The lib directory holds $include files and "ucode" (.u1/.u2) files of program library procedures. This directory is system independent.

The man directory holds the Unix man page for icont, and the doc directory holds HTML (.htm) documentation files. These directories are also system independent.

This structure is similar to that of binary distributions of Icon 9.3. The main difference is that the lib directory no longer holds just a subset of the procedure collection, and the few files from the former include directory have moved into lib.

Installation location

The icon directory can be installed in any public or private area as long as its internal structure is preserved. When upgrading an existing Icon installation, replacing the previous Icon directory with the new one may provide the smoothest transition. Old Icon binaries will continue to function correctly with the new interpreter.

In order to consider packaging Icon binaries in Linux RPM files, or other similar packages, it is necessary to define a "canonical" location for installing Icon. The suggested canonical system installation location for Icon is /opt/icon. The /opt directory is present today on most Unix systems and is the location recommended by the emerging File Hierarchy Standard (FHS), www.pathname.com/fhs.

For convenience of use it may be desirable to provide symbolic links from a directory such as /opt/bin or /usr/local/bin to programs in the Icon bin directory. If this is done, the list should include at least icon, icont, iconx, and vib.

Automatic inference of iconx location

Past versions of icont were configured to know the location of iconx in order to embed this in generated binaries. The iconx location was configured by editing src/h/path.h in source builds or by using the patchstr utility to edit the icont executable when installing a binary distribution.

In version 9.4, icont deduces its own location, and from this it infers the location of iconx in the same directory. No configuration of icont is needed, and the correct path is embedded automatically, requiring only that icont and iconx reside in the same directory.

It is still possible to configure a fixed path in icont using the patchstr utility. If this is done, the configured path is used instead of the inferred path.

Automatic search for iconx at execution

The path that icont embeds in an Icon executable makes binary distributions of Icon programs difficult because the embedded path must be edited to match the installed location of iconx. The ipatch utility performed this task when installing binary distributions of Icon 9.3.

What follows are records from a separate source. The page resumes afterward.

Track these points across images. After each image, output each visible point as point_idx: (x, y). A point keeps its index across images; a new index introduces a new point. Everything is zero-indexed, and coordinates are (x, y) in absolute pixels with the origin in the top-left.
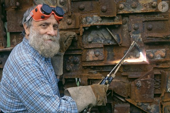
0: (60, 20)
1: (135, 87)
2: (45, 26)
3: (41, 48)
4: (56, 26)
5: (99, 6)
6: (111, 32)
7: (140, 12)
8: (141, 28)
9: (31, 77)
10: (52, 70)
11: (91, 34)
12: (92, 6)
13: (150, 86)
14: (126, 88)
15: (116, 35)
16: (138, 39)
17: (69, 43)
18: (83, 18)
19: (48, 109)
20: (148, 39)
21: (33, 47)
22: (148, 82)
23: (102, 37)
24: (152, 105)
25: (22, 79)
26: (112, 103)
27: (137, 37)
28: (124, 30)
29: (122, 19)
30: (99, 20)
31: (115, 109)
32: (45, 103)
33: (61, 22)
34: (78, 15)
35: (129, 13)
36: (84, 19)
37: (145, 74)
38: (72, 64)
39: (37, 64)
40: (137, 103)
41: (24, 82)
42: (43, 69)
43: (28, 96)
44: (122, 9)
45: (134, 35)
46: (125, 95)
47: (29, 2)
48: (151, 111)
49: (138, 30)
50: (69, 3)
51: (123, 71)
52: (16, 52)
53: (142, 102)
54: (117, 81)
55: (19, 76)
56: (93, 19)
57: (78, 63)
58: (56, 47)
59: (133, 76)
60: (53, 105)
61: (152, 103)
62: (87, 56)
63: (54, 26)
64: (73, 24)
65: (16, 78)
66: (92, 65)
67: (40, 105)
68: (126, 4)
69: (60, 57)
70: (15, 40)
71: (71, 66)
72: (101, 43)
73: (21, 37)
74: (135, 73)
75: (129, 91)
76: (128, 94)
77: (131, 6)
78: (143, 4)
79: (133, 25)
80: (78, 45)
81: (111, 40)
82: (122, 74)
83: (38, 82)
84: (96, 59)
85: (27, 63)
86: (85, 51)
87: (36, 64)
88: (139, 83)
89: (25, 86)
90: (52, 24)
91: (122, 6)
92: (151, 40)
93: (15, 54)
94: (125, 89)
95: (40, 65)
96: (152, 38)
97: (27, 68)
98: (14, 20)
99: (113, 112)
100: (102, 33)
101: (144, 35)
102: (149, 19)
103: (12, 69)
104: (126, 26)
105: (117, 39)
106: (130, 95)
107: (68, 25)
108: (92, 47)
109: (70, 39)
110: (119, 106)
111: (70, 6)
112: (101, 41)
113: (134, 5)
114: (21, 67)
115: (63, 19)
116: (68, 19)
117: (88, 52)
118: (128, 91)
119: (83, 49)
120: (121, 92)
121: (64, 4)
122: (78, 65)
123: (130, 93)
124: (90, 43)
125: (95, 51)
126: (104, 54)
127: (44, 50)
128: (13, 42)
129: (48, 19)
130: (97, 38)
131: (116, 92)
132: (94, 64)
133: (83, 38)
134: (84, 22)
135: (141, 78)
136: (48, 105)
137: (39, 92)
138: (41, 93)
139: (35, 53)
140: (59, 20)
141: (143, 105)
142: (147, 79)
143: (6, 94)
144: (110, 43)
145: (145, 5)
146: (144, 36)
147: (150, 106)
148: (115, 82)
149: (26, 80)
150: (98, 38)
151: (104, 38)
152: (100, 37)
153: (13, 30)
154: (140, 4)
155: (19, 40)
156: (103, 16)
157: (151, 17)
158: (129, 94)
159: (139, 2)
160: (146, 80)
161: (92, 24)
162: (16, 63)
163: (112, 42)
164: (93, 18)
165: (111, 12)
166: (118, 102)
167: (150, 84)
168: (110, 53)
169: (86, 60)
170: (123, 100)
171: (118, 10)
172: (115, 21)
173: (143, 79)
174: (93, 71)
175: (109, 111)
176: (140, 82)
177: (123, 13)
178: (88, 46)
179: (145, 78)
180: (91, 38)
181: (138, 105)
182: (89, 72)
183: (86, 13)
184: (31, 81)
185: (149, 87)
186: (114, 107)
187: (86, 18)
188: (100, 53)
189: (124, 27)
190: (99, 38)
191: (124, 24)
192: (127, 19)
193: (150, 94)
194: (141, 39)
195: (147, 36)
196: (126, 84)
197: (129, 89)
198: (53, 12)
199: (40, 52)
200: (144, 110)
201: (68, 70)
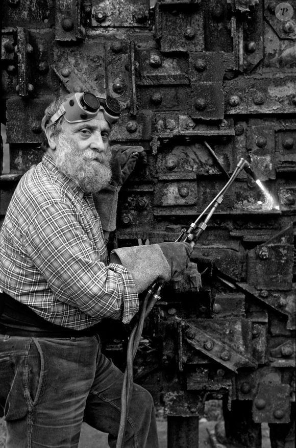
0: (114, 122)
1: (256, 259)
2: (87, 133)
3: (80, 175)
4: (107, 134)
5: (192, 98)
6: (213, 149)
7: (271, 112)
8: (271, 144)
9: (57, 226)
10: (95, 217)
11: (173, 152)
12: (177, 98)
13: (285, 258)
14: (238, 262)
15: (222, 157)
16: (264, 165)
17: (129, 168)
18: (160, 120)
19: (85, 287)
20: (284, 165)
21: (64, 172)
22: (281, 250)
23: (193, 159)
24: (288, 297)
25: (41, 230)
26: (210, 290)
27: (262, 161)
28: (237, 146)
29: (235, 124)
30: (191, 125)
31: (217, 303)
32: (81, 276)
33: (115, 128)
34: (149, 113)
35: (248, 113)
36: (161, 122)
37: (277, 235)
38: (133, 212)
39: (69, 203)
40: (259, 292)
41: (45, 235)
42: (81, 213)
43: (52, 261)
44: (234, 105)
45: (256, 156)
46: (236, 276)
47: (51, 83)
48: (287, 309)
49: (266, 147)
50: (134, 90)
51: (232, 227)
52: (29, 180)
53: (268, 289)
54: (221, 246)
55: (37, 223)
56: (178, 124)
57: (146, 209)
58: (106, 174)
59: (253, 237)
60: (96, 279)
61: (290, 293)
62: (163, 196)
63: (103, 133)
64: (139, 132)
65: (31, 228)
66: (173, 213)
67: (72, 278)
68: (244, 95)
69: (112, 196)
70: (19, 160)
71: (132, 214)
72: (192, 171)
73: (33, 154)
74: (258, 232)
75: (244, 268)
76: (241, 274)
77: (253, 99)
78: (276, 96)
79: (256, 137)
80: (148, 173)
81: (211, 166)
82: (231, 233)
83: (69, 235)
84: (182, 201)
85: (52, 200)
86: (160, 185)
87: (67, 204)
88: (264, 252)
89: (46, 242)
90: (99, 129)
91: (234, 99)
92: (289, 169)
93: (29, 184)
94: (236, 264)
95: (75, 206)
96: (293, 164)
97: (52, 209)
98: (21, 120)
99: (211, 308)
100: (195, 150)
101: (277, 158)
102: (286, 126)
103: (24, 211)
104: (242, 139)
105: (223, 163)
106: (247, 274)
107: (128, 133)
108: (176, 178)
109: (132, 159)
110: (223, 297)
111: (135, 97)
112: (192, 167)
113: (259, 98)
114: (41, 207)
115: (120, 122)
116: (129, 121)
117: (166, 187)
118: (242, 267)
119: (155, 180)
120: (229, 269)
121: (122, 92)
122: (145, 213)
123: (246, 271)
124: (171, 169)
125: (181, 186)
126: (196, 192)
127: (84, 178)
128: (15, 164)
129: (93, 120)
130: (184, 161)
131: (219, 269)
132: (177, 212)
133: (156, 159)
134: (159, 127)
135: (267, 242)
136: (85, 278)
137: (72, 253)
138: (74, 257)
139: (65, 183)
140: (112, 121)
141: (272, 296)
142: (279, 244)
143: (12, 259)
144: (211, 172)
145: (281, 100)
146: (277, 160)
147: (284, 298)
148: (218, 248)
149: (48, 230)
150: (187, 162)
151: (197, 161)
152: (190, 160)
153: (19, 139)
154: (271, 96)
155: (28, 159)
156: (199, 118)
157: (292, 122)
158: (244, 273)
159: (269, 93)
160: (279, 247)
161: (175, 131)
162: (32, 200)
163: (213, 170)
164: (178, 121)
165: (214, 111)
166: (222, 289)
167: (285, 254)
168: (208, 190)
169: (162, 203)
170: (231, 285)
171: (226, 107)
172: (221, 128)
173: (273, 245)
174: (175, 227)
175: (203, 307)
176: (266, 251)
177: (236, 113)
178: (167, 176)
179: (275, 243)
180: (172, 160)
181: (260, 296)
182: (167, 228)
183: (164, 111)
184: (57, 234)
185: (285, 260)
186: (214, 300)
187: (164, 120)
188: (190, 191)
189: (238, 142)
190: (188, 160)
191: (239, 135)
192: (244, 125)
193: (286, 274)
194: (271, 164)
195: (283, 160)
196: (239, 254)
197: (245, 264)
198: (101, 107)
199: (77, 182)
200: (273, 307)
201: (126, 222)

Icon 9.4 implements a simple search in the shell script that heads each generated Icon executable. The new header script searches for iconx in these places:

  1. in the location specified by the ICONX environment variable
  2. in the same directory as executing binary
  3. in a location specified in the script itself (as generated by icont or as patched later)
  4. in the command search path ($PATH)

The second item is the key: If there is a copy of iconx in the same directory as the executing program, it is found automatically and used as the interpreter. An Icon program can now be distributed in binary form simply by including an iconx executable in the same directory as the program executable.

The ipatch utility has been modified to recognize both old and new headers, and can still be used to edit the path embedded in an Icon executable.

Automatic library access

The ability to figure out its own location also lets icont provide automatic access to library procedures. The inferred location of the lib directory is implicitly appended to the paths, if any, specified by LPATH and IPATH environment variables. To use only the standard library files, no environment variables need be set.

In a similar manner, iconx creates or alters the FPATH environment variable before beginning execution of an Icon program. This provides transparent access to the library's loadable C functions without requiring explicit user action.

No Setup step

With the changes above, the executable files in an Icon binary distribution are ready for use without modification. The annoying and error-prone Setup step that was necessary with previous versions is no longer required. With Icon 9.4, installation can be as simple as just unpacking the tar file and adding its bin directory to the search path.